Crítica | Conto de Verão
SOBRE CANTOS E VERÕES
Em filme pessoal, Rohmer atinge toda a potencia do Cinema que buscou a vida inteira
Perdido por aí há um texto meu sobre Channel Orange, primeiro álbum de estúdio de Frank Ocean.
Nele, falo sobre como, ao ouvir o álbum, parece que a “praia” está mais próxima.
Era um texto, como muitos dos que escrevi nos primeiros… três anos de escritura (?) meloso em excesso, com erros crassos (confundi Marvin Gaye com Miles Davis) que tentava ser poético sem a bagagem necessária para tal - nem de vida, nem de arte, nem de forma.
Mas essa frase segue sendo a - minha - ideia e percepção central sobre a obra: entre suas muitas narrativas soltas envolvendo diferentes relacionamentos, Channel Orange é um álbum sobre um amor de verão, talvez o primeiro, e certamente o mais marcante. Mais importante que o ser assim textualmente, é o ser assim musicalmente: ao ouvir suas faixas desconexas se sequenciando, a sensação que me vem é a de aproximação com aquele verão que todos tivemos - ou teremos - um dia.
O que reforça várias coisas, entre elas a certeza de que a arte não muda a natureza, a reproduzindo em sua ciclicidade (essa palavra existe?), e de que Éric Rohmer era um cineasta que operava não a frente, mas além de seu, e de qualquer, tempo.
Pois Conto de Verão (1996), lançado no ano em que nasci, é a contraparte cinematográfica do jovem clássico de Frank Ocean, que em 2022 completou dez anos de idade. Mesmo que seja povoado por jovens franceses brancos de classe-média, as sensações que provoca mais que se assemelham aos sentimentos que regem Lost, Monk, Forrest Gump ou Thinkin Bout You.
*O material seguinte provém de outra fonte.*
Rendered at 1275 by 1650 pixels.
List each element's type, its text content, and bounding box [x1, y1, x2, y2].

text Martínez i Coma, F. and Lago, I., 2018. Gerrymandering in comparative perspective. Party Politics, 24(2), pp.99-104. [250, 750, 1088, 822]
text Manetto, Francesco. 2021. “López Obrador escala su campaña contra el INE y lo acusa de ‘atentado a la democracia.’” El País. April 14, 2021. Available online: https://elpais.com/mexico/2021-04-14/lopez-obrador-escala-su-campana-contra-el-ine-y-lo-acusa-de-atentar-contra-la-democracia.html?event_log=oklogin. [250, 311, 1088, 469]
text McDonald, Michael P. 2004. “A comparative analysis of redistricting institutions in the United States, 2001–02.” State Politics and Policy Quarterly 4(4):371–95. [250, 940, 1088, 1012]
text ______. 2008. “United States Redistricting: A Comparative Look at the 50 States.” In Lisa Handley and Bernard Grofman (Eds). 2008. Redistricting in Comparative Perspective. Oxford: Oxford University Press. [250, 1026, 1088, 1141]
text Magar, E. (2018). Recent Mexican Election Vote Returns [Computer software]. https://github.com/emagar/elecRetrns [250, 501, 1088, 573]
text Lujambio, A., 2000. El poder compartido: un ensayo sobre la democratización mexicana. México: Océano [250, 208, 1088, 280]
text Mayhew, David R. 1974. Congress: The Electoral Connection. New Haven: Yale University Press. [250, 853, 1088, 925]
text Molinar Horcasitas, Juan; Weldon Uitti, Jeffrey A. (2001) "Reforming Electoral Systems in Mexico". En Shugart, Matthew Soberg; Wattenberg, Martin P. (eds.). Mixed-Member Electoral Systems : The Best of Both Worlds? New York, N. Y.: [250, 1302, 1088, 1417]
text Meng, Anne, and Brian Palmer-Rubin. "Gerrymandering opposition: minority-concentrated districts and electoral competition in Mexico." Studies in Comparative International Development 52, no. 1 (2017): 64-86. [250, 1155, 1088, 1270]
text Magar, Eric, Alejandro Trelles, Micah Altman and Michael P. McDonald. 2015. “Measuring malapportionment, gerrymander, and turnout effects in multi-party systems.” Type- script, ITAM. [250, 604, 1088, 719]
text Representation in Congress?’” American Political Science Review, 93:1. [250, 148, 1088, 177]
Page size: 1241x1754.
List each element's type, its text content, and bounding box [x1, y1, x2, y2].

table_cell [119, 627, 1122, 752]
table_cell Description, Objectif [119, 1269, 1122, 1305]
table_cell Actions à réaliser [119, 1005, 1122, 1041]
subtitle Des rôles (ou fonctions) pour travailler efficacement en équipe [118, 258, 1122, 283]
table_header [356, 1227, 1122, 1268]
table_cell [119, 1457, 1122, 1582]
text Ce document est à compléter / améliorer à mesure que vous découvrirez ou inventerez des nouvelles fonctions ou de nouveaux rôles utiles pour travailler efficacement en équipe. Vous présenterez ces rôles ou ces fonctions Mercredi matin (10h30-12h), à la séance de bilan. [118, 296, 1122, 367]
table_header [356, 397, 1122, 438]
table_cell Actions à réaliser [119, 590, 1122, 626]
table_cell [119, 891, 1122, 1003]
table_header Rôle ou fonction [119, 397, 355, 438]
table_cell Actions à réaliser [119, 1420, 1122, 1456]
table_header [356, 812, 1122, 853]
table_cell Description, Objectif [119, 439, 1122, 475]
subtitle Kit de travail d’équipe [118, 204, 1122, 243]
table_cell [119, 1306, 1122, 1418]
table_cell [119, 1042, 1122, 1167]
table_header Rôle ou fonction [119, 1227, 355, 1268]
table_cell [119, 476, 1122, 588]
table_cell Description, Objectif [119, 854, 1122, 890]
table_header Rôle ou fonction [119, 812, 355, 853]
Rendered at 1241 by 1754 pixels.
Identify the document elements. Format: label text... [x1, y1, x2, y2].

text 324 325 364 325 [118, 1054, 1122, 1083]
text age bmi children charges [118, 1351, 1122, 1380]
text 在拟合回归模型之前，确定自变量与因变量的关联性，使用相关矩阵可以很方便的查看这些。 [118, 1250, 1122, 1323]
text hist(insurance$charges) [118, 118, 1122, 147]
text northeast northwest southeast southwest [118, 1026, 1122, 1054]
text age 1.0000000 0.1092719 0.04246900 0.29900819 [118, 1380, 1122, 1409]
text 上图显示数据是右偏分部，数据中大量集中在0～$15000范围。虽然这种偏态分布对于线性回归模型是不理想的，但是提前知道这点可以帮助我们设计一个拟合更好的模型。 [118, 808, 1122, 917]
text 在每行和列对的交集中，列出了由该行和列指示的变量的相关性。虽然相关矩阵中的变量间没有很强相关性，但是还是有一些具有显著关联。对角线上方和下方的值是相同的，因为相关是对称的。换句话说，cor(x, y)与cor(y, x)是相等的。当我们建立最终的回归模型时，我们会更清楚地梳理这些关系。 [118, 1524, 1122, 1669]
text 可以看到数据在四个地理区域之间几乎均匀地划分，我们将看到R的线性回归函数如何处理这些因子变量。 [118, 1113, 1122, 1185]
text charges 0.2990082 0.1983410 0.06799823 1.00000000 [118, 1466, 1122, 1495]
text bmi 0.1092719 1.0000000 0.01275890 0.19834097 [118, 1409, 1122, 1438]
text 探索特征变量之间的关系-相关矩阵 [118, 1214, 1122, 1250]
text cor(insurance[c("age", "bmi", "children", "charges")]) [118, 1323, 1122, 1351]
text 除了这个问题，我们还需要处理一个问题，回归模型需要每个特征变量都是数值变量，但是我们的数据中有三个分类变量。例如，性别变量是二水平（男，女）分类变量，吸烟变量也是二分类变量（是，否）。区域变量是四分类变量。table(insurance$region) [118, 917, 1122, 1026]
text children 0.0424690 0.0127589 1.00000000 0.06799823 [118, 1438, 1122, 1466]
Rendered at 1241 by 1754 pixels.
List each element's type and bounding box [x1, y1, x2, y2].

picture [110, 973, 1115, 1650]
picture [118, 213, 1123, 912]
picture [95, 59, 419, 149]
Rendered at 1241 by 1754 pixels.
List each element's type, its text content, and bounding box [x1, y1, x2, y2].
Claro, não há no filme de Rohmer o conflito interno referente à sexualidade tão debatida do cantor, e não há na música de Ocean a paixão por filosofia já tão lapidada do diretor. Mas, de novo, não falo de textos, e sim de sensações.
O REALISMO MÁGICO DE ROHMER
Sensações que superam mesmo uma decisão de Rohmer que parecia prever que pessoas ao redor do mundo associariam seu filme com suas músicas. Sem músicas não-diegéticas (pra simplificar: trilha sonora), Conto de Verão sabe que aqueles enfeitiçados por suas imagens as associariam às músicas que fizeram os seus verões. Ainda assim, nada me convence (e falo apenas por mim), que o filme não poderia facilmente ser embalado pelas melodias e harmonias suaves do álbum - quem sabe não seja um projeto… -, ressignificando e intensificando seus momentos de comunhão e solidão.
Me soa também como o filme menos “eventivo” (essa palavra não existe) de Rohmer. Apesar de não ser lá muito diferente de Pauline Na Praia, O Joelho de Claire, ou Raio Verde em sua ambientação e progressão, falta à Conto de Verão objetivos claros ou mesmo aqueles momentos poderosos que o diretor encontra nos mais singelos dos silêncios, toques ou olhares. Mas, curiosamente, esse momento vem justamente por meio de uma música, que para quem canta significa apenas uma expressão de sua presente, e aparente, felicidade, enquanto para quem ouve é a ressignificação de todo um momento… e um verão… e quem sabe uma vida.
Assim como para seu jovem protagonista (que faz a façanha de não ser um Rohmeriano clássico e chato), para mim Channel Orange completa Conto de Verão de maneira que outros talvez não entendam.
Em um de seus filmes mais quietos, Rohmer encontra na música, talvez a forma mais direta de expressão humana nas artes, seu momento mais cinemático. Pintando assim um filme laranja como o sol do verão, e encontrando mais uma vez a beleza que buscou documentar ao longo de sua carreira.
Assim como mostrado por aquele casal de jovens, fascinantes em sua imperfeita juventude, que conversam sem precisar de palavras, viva, portanto, o cinema que, pretendendo apenas mostrar, nos dispensa da fraude de dizer!